* _TASK ITEM_
Copy each line of the data beneath in which the word "control" appears.

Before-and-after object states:
[Start of Attachment]

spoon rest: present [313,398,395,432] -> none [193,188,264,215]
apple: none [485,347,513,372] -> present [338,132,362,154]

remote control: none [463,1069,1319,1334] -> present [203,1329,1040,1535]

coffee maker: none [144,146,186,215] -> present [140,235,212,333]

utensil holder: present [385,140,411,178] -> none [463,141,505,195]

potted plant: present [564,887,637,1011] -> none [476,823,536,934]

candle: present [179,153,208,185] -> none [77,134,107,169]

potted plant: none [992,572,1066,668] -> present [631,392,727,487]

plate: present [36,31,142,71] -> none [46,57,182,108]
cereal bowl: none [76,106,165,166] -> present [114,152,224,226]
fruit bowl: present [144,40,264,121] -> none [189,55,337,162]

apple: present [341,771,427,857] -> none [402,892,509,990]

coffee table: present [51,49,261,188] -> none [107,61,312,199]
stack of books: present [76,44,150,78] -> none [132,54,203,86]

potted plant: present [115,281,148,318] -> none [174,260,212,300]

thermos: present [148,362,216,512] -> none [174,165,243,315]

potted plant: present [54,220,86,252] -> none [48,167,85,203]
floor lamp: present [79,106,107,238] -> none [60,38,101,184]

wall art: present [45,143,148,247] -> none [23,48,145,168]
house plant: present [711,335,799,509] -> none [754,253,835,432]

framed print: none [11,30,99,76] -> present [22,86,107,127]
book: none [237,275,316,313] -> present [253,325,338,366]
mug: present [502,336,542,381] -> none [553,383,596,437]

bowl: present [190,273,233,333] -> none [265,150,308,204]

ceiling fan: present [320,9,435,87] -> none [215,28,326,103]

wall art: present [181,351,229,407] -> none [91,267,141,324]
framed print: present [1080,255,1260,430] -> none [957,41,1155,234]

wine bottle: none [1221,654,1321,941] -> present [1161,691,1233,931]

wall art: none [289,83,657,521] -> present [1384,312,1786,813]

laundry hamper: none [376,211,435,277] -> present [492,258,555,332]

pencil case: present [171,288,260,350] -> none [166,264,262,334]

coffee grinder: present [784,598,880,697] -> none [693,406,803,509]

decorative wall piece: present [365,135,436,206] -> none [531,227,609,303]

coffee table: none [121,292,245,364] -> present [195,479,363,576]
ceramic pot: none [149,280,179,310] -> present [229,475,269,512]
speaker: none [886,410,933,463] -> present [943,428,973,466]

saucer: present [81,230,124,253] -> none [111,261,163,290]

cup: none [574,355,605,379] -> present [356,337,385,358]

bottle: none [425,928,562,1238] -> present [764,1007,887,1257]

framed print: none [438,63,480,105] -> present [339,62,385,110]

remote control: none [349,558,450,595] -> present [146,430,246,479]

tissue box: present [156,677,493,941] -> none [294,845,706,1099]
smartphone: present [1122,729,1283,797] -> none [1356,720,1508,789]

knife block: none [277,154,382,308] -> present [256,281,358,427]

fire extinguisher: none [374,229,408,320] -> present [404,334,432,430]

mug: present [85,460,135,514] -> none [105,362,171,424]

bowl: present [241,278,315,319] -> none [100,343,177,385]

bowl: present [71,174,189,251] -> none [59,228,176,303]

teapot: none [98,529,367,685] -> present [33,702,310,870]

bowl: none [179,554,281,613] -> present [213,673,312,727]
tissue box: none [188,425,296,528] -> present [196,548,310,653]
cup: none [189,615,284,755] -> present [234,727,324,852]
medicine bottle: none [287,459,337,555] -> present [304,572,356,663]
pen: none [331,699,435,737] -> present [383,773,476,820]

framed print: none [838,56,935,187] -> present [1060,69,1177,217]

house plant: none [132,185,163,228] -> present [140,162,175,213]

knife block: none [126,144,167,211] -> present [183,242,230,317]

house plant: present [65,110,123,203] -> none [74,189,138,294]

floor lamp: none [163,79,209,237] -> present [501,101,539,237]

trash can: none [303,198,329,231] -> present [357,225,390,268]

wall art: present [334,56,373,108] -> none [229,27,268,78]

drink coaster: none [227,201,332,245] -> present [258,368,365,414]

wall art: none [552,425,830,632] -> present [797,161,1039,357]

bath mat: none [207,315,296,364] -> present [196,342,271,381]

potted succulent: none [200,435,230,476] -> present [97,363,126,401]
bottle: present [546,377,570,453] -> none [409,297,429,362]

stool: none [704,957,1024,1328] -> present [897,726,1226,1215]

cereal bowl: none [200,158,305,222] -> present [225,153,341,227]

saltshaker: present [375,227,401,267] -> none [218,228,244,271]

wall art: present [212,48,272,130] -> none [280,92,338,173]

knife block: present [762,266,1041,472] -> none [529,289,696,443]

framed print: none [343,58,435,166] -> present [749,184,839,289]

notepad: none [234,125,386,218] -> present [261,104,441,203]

[End of Attachment]

* _RESPONSE FOR THIS EXERCISE_
remote control: none [463,1069,1319,1334] -> present [203,1329,1040,1535]
remote control: none [349,558,450,595] -> present [146,430,246,479]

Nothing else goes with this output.